§ **Description of the task**
Return each line of the data below that contains the string "Required".

§ **Provided data**
——
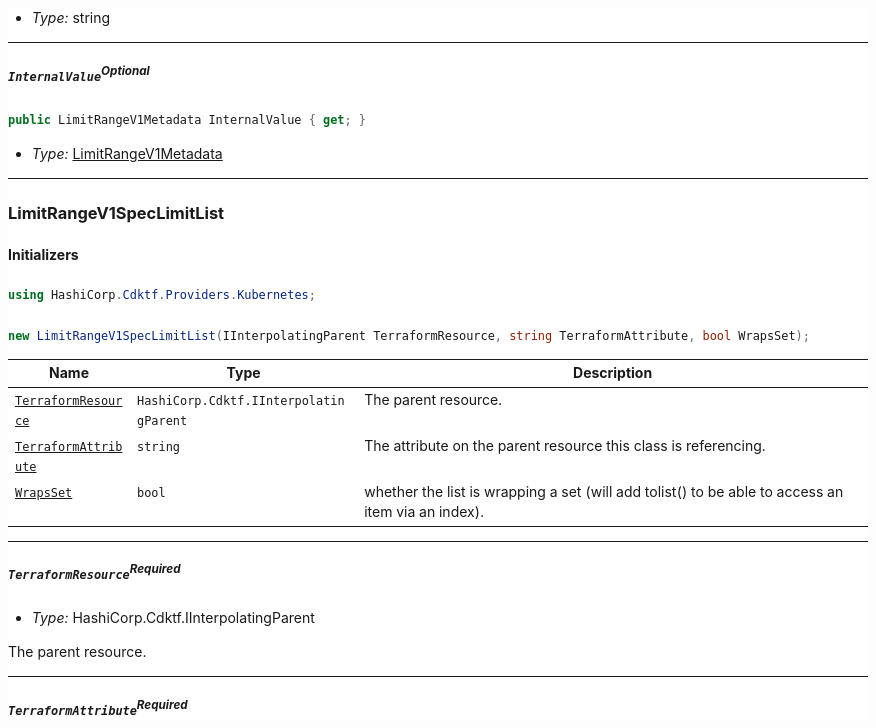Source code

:- *Type:* string

---

##### `InternalValue`<sup>Optional</sup> <a name="InternalValue" id="@cdktf/provider-kubernetes.limitRangeV1.LimitRangeV1MetadataOutputReference.property.internalValue"></a>

```csharp
public LimitRangeV1Metadata InternalValue { get; }
```

- *Type:* <a href="#@cdktf/provider-kubernetes.limitRangeV1.LimitRangeV1Metadata">LimitRangeV1Metadata</a>

---


### LimitRangeV1SpecLimitList <a name="LimitRangeV1SpecLimitList" id="@cdktf/provider-kubernetes.limitRangeV1.LimitRangeV1SpecLimitList"></a>

#### Initializers <a name="Initializers" id="@cdktf/provider-kubernetes.limitRangeV1.LimitRangeV1SpecLimitList.Initializer"></a>

```csharp
using HashiCorp.Cdktf.Providers.Kubernetes;

new LimitRangeV1SpecLimitList(IInterpolatingParent TerraformResource, string TerraformAttribute, bool WrapsSet);
```

| **Name** | **Type** | **Description** |
| --- | --- | --- |
| <code><a href="#@cdktf/provider-kubernetes.limitRangeV1.LimitRangeV1SpecLimitList.Initializer.parameter.terraformResource">TerraformResource</a></code> | <code>HashiCorp.Cdktf.IInterpolatingParent</code> | The parent resource. |
| <code><a href="#@cdktf/provider-kubernetes.limitRangeV1.LimitRangeV1SpecLimitList.Initializer.parameter.terraformAttribute">TerraformAttribute</a></code> | <code>string</code> | The attribute on the parent resource this class is referencing. |
| <code><a href="#@cdktf/provider-kubernetes.limitRangeV1.LimitRangeV1SpecLimitList.Initializer.parameter.wrapsSet">WrapsSet</a></code> | <code>bool</code> | whether the list is wrapping a set (will add tolist() to be able to access an item via an index). |

---

##### `TerraformResource`<sup>Required</sup> <a name="TerraformResource" id="@cdktf/provider-kubernetes.limitRangeV1.LimitRangeV1SpecLimitList.Initializer.parameter.terraformResource"></a>

- *Type:* HashiCorp.Cdktf.IInterpolatingParent

The parent resource.

---

##### `TerraformAttribute`<sup>Required</sup> <a name="TerraformAttribute" id="@cdktf/provider-kubernetes.limitRangeV1.LimitRangeV1SpecLimitList.Initializer.parameter.terraformAttribute"></a>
——
§ **Written solution**
##### `TerraformResource`<sup>Required</sup> <a name="TerraformResource" id="@cdktf/provider-kubernetes.limitRangeV1.LimitRangeV1SpecLimitList.Initializer.parameter.terraformResource"></a>
##### `TerraformAttribute`<sup>Required</sup> <a name="TerraformAttribute" id="@cdktf/provider-kubernetes.limitRangeV1.LimitRangeV1SpecLimitList.Initializer.parameter.terraformAttribute"></a>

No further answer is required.